__Problem to solve__. Keep the images out and copy every entry below exactly.

__Source records__.

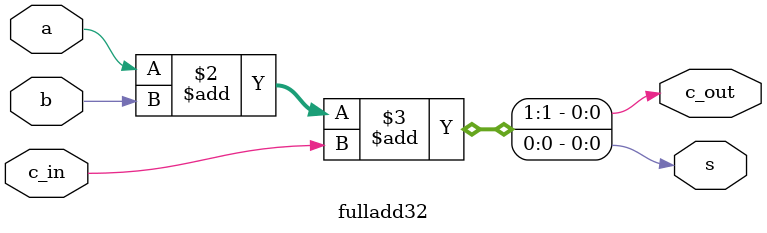
<source format=v>
module fulladd32(s,c_out,a,b,c_in);
input a,b,c_in;
output reg s,c_out;


always@(a or b or c_in)
begin

  {c_out, s} = a + b + c_in; 

end
endmodule

</source>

__Finished task__.
<source format=v>
module fulladd32(s,c_out,a,b,c_in);
input a,b,c_in;
output reg s,c_out;


always@(a or b or c_in)
begin

  {c_out, s} = a + b + c_in; 

end
endmodule

</source>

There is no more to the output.